Aim of the exercise: Can you render the text of every record below as a JSON list of strings, with one string per line and blank lines omitted? Leave the pictures out of your answer.
____ Listed entries
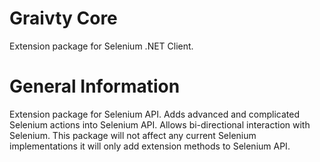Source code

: # Graivty Core
Extension package for Selenium .NET Client.

# General Information
Extension package for Selenium API. Adds advanced and complicated Selenium actions into Selenium API. Allows bi-directional interaction with Selenium. This package will not affect any current Selenium implementations it will only add extension methods to Selenium API.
________
Output of the exercise:
[
  "Source code",
  ": # Graivty Core",
  "Extension package for Selenium .NET Client.",
  "# General Information",
  "Extension package for Selenium API. Adds advanced and complicated Selenium actions into Selenium API. Allows bi-directional interaction with Selenium. This package will not affect any current Selenium implementations it will only add extension methods to Selenium API."
]